_Task description:_ Taking the line with "X150531Y231547D02*" as the first and the line with "X142500Y234032D02*" as the last, set down exactly every line in that range from the entries below, and no more.

_Dataset extract:_
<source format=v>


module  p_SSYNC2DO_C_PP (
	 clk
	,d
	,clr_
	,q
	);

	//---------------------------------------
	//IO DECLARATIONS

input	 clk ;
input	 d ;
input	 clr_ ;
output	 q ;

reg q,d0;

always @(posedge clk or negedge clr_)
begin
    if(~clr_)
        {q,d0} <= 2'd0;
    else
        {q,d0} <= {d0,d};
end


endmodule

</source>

--

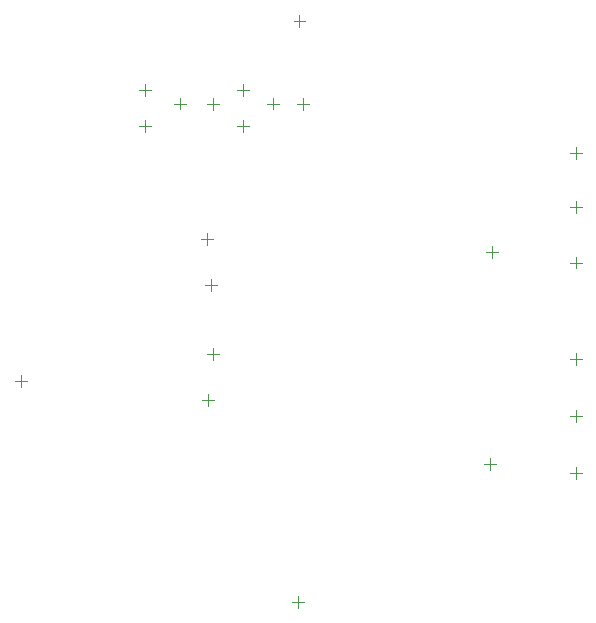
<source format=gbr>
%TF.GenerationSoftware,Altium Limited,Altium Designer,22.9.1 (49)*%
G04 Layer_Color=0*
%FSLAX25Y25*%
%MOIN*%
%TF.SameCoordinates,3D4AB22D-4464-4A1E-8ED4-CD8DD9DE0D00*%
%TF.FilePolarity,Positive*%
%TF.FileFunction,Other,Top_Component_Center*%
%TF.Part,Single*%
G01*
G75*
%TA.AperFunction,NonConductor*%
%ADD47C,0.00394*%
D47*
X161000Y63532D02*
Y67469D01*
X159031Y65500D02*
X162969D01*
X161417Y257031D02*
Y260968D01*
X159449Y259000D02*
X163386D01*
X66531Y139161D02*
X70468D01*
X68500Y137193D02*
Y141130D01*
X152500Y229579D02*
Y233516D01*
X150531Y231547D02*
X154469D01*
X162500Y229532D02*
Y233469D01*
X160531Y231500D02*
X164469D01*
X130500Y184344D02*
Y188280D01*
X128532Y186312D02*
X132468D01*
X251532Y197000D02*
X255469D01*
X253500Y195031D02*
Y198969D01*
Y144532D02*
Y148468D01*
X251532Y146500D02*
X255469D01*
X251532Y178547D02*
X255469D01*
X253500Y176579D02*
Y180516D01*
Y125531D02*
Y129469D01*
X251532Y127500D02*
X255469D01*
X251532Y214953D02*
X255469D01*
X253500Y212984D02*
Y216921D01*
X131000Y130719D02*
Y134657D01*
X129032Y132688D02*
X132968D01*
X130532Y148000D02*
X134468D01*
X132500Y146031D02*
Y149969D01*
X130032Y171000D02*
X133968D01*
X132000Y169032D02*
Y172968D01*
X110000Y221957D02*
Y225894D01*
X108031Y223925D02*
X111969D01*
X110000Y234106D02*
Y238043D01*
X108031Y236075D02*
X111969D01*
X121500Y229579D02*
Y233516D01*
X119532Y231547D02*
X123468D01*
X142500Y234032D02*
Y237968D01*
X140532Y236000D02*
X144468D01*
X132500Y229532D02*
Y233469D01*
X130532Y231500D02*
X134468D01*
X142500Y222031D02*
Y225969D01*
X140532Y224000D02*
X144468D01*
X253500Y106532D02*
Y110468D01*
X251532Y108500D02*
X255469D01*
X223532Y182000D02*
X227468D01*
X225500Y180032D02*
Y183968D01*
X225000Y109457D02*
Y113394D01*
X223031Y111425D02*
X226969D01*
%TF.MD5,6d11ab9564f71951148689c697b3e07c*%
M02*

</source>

_Output for this task:_
X150531Y231547D02*
X154469D01*
X162500Y229532D02*
Y233469D01*
X160531Y231500D02*
X164469D01*
X130500Y184344D02*
Y188280D01*
X128532Y186312D02*
X132468D01*
X251532Y197000D02*
X255469D01*
X253500Y195031D02*
Y198969D01*
Y144532D02*
Y148468D01*
X251532Y146500D02*
X255469D01*
X251532Y178547D02*
X255469D01*
X253500Y176579D02*
Y180516D01*
Y125531D02*
Y129469D01*
X251532Y127500D02*
X255469D01*
X251532Y214953D02*
X255469D01*
X253500Y212984D02*
Y216921D01*
X131000Y130719D02*
Y134657D01*
X129032Y132688D02*
X132968D01*
X130532Y148000D02*
X134468D01*
X132500Y146031D02*
Y149969D01*
X130032Y171000D02*
X133968D01*
X132000Y169032D02*
Y172968D01*
X110000Y221957D02*
Y225894D01*
X108031Y223925D02*
X111969D01*
X110000Y234106D02*
Y238043D01*
X108031Y236075D02*
X111969D01*
X121500Y229579D02*
Y233516D01*
X119532Y231547D02*
X123468D01*
X142500Y234032D02*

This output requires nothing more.